AZMAT KHAN: Yeah. Many of these airstrikes took place near or at around the time of liberation, but they were ongoing throughout. And so we saw an escalation around the time that Mosul, or parts of Mosul, were retaken. But you’re basically looking at our sample, which was in East Mosul. It was in a neighborhood called Aden, a town that’s—so, and East Mosul is relatively an urban, densely packed neighborhood. Next, we had like a suburban municipality called Qayyarah. And after that, we had downtown Shura, which is probably a small settlement, typical of many ISIS-held areas.
JUAN GONZÁLEZ: And in each of these 103 strikes, you actually went on the ground to interview people who were there at the time to find out what happened.
AZMAT KHAN: Exactly. So I’ve been to the site of every single one. We interviewed hundreds of survivors. We excavated the rubble. We looked for any presence of ISIS, whether that was in ISIS propaganda materials, weaponry. We analyzed bomb fragments. We analyzed satellite imagery before and after in order to assess the date ranges of when these airstrikes had happened. We also checked all of the civilian casualty allegations with local administrators, health officials or law enforcement.
AMY GOODMAN: Anand Gopal, how does the U.S. military gather its numbers?
ANAND GOPAL: Well, most of these numbers come from internal reports by the U.S. military itself. For example, if they notice a mission irregularity, if, let’s say, a pilot is dropping a bomb, and all of a sudden a civilian vehicle appears after the bomb is dropped, they will report that to their superiors, and oftentimes they’ll investigate that. Occasionally, they get reports from outside sources, from the media, from Airwars, which is a great organization that tracks these things.
But they tend, more often than not, to actually discount those reports, and it’s their own internal reports that they take the most seriously, which is why the number is so low. Four hundred and sixty-six civilians killed in 14,000 airstrikes would—if that was true, it would make it the most precise air war in the history of humanity. But it’s because the threshold for what qualifies as evidence for being a civilian is extremely, extremely high. So, in practice, people like Basim are, in fact, guilty until proven innocent.

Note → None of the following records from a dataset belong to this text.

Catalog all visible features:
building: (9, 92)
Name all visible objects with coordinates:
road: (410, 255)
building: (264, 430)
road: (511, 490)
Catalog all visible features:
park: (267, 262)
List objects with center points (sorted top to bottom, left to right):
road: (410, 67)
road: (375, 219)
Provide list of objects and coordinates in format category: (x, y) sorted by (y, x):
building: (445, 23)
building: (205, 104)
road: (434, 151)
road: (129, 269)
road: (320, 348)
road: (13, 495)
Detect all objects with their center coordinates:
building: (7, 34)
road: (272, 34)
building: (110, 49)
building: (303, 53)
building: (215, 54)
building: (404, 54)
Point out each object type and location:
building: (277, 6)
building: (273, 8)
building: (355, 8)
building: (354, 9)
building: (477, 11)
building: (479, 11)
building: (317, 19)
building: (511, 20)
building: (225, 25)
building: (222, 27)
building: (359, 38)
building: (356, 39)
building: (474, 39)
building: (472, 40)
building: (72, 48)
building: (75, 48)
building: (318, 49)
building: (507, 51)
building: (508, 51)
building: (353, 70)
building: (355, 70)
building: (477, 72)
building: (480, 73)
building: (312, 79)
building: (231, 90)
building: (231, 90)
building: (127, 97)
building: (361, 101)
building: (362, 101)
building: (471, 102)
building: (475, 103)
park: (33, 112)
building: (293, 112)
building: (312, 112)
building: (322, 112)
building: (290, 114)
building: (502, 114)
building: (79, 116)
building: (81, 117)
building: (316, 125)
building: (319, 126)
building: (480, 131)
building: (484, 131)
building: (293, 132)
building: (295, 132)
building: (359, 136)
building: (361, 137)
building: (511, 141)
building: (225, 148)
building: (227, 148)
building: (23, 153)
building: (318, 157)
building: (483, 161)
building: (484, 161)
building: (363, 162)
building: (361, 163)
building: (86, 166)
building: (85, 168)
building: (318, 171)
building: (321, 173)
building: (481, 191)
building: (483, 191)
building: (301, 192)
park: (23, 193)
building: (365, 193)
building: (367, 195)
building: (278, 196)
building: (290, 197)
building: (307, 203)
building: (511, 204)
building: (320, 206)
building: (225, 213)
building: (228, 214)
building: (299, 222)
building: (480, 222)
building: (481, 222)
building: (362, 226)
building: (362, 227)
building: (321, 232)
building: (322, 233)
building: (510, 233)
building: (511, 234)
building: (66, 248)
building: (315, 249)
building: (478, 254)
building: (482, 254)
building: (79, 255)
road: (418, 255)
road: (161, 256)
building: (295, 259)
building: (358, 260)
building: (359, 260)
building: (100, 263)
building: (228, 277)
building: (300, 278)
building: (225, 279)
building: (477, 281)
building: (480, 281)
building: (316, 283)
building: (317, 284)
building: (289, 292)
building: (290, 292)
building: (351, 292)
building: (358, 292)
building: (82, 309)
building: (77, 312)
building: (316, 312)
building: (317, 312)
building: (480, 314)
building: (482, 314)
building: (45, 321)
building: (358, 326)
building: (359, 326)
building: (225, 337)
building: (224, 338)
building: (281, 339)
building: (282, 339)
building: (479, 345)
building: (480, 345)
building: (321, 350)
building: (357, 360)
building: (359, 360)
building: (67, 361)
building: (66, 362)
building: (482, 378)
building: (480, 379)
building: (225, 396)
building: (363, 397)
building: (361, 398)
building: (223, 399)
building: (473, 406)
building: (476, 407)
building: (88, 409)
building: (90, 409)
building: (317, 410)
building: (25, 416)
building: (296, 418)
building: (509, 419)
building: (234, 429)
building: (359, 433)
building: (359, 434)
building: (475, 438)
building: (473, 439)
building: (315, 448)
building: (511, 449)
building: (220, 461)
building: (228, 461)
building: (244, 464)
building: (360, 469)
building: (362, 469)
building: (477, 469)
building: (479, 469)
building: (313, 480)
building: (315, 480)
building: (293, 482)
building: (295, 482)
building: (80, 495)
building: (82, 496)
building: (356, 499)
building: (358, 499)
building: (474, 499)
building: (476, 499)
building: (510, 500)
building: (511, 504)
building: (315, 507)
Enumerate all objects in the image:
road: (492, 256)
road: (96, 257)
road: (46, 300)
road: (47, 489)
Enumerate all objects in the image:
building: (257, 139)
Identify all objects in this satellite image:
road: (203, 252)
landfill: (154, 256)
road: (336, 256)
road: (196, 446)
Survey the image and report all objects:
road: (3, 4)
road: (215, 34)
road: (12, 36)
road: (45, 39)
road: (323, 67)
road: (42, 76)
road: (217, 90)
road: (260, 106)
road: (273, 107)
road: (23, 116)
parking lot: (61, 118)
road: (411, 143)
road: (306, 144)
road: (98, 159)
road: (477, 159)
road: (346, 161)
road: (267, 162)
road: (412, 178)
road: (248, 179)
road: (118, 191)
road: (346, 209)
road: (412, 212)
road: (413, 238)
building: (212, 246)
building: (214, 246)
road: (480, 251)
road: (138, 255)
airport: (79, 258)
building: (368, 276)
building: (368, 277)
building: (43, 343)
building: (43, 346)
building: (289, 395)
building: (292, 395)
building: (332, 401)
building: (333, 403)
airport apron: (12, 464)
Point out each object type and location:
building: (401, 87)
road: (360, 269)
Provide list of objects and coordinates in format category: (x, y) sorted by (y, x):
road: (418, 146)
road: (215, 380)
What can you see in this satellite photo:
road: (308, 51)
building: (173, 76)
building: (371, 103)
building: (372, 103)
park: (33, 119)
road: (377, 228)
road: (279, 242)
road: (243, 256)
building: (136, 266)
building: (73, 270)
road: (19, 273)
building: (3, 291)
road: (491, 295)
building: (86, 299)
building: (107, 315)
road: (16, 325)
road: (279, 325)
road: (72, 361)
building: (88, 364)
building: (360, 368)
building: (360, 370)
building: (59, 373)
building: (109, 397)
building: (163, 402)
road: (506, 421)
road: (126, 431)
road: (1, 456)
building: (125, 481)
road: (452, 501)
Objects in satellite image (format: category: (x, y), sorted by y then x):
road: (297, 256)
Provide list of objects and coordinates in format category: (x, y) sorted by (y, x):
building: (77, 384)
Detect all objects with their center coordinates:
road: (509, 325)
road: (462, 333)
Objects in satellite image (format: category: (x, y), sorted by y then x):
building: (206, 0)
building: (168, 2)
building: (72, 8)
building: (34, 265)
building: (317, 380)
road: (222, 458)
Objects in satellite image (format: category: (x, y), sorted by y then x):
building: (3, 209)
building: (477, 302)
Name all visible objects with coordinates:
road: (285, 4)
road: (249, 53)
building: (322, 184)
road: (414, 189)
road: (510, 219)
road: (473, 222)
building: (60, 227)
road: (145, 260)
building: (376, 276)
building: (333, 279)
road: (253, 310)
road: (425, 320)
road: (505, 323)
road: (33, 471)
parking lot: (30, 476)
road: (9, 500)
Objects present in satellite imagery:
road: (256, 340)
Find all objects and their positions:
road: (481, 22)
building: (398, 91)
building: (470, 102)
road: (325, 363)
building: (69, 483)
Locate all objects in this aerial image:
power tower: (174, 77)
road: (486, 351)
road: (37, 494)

AMY GOODMAN: So, is Basim included in this count of civilians, even the far lower count that the U.S. military has?
ANAND GOPAL: Well, initially, he wasn’t. And a large part of our investigation was to press that point. His family members were not counted. They were listed as ISIS, basically. After the airstrike on his house, the coalition put up a video of the strike, claiming that it was an IED factory, a car bomb factory, essentially. And so, you could have gone on YouTube and found the video of the bombing that destroyed his family, for over a year.
And it was only after we found this and sort of showed this to the coalition that they kind of took it off YouTube, and eventually, after a long process of hundreds of emails and back and forth, did they admit that they killed his family and that they were civilians, and they were eventually added to the count. Today they’re part of the count, but they hadn’t been for many years.
JUAN GONZÁLEZ: Now, this issue of the preciseness of these strikes, which the military is always touting, that they hit exactly what they’re looking for, your report suggests that the problem is not so much in the munitions themselves, but in the intelligence of what are the targets that they actually strike, that it’s faulty intelligence. Could you talk about that?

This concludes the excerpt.